* [Source data]
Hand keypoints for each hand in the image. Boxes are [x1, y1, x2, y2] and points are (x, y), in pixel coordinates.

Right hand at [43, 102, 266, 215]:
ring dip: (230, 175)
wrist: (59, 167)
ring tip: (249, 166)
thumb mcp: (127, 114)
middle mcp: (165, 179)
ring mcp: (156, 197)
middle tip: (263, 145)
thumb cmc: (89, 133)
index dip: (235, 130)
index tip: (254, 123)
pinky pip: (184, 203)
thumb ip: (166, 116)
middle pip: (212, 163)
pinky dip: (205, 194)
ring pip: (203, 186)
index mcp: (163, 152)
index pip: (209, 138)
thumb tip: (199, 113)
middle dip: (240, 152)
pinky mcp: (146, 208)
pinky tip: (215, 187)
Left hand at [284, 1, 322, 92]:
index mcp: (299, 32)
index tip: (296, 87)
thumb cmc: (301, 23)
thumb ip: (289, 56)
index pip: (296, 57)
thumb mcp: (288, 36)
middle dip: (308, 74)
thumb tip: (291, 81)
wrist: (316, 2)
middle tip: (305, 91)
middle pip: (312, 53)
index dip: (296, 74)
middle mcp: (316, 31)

* [Activity] Line by line, transcribe the material exactly.

* [Solution to the exercise]
Hand keypoints for each hand in the image. Boxes are [x1, y1, x2, y2] and points are (x, y), in pixel coordinates.

Right hand at [43, 102, 266, 215]:
ring dip: (230, 175)
wrist: (59, 167)
ring tip: (249, 166)
thumb mcp: (127, 114)
middle mcp: (165, 179)
ring mcp: (156, 197)
middle tip: (263, 145)
thumb cmc: (89, 133)
index dip: (235, 130)
index tip: (254, 123)
pinky pip: (184, 203)
thumb ip: (166, 116)
middle pip: (212, 163)
pinky dip: (205, 194)
ring pip: (203, 186)
index mcp: (163, 152)
index pip: (209, 138)
thumb tip: (199, 113)
middle dip: (240, 152)
pinky mcp: (146, 208)
pinky tip: (215, 187)
Left hand at [284, 1, 322, 92]:
index mcp: (299, 32)
index tip: (296, 87)
thumb cmc: (301, 23)
thumb ip: (289, 56)
index pip: (296, 57)
thumb mcp: (288, 36)
middle dip: (308, 74)
thumb tip: (291, 81)
wrist: (316, 2)
middle tip: (305, 91)
middle pip: (312, 53)
index dip: (296, 74)
middle mcp: (316, 31)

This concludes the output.